For each line in the data that includes "caratteristiche", make a copy.

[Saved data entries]
= = = =

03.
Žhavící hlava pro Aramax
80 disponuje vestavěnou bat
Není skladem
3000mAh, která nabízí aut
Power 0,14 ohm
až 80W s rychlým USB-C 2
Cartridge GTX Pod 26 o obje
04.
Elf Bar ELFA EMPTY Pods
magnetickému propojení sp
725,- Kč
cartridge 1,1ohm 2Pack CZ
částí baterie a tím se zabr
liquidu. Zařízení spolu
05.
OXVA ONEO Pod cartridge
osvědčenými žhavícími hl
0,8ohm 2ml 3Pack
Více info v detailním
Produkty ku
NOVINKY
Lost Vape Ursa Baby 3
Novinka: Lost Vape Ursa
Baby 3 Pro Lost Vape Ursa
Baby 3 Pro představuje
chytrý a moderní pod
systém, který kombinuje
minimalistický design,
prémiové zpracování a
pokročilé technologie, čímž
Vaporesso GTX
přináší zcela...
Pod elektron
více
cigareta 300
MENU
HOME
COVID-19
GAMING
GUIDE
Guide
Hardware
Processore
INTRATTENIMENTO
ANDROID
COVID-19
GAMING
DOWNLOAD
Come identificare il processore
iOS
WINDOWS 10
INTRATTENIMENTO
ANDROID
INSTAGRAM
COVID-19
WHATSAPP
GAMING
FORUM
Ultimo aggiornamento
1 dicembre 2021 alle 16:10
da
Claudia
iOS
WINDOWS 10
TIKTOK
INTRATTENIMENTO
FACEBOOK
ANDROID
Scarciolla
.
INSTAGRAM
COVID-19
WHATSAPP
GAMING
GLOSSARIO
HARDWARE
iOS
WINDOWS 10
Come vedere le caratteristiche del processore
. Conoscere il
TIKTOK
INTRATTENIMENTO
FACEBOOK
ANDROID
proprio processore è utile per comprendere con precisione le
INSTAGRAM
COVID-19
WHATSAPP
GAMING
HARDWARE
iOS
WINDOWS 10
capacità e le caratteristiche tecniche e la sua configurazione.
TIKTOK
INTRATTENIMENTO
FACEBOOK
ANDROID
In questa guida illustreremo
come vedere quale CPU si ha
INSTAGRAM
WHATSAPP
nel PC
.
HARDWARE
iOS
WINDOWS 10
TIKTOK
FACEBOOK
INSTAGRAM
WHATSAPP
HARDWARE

= = = =

▶ **Solved problem**
Come vedere le caratteristiche del processore
capacità e le caratteristiche tecniche e la sua configurazione.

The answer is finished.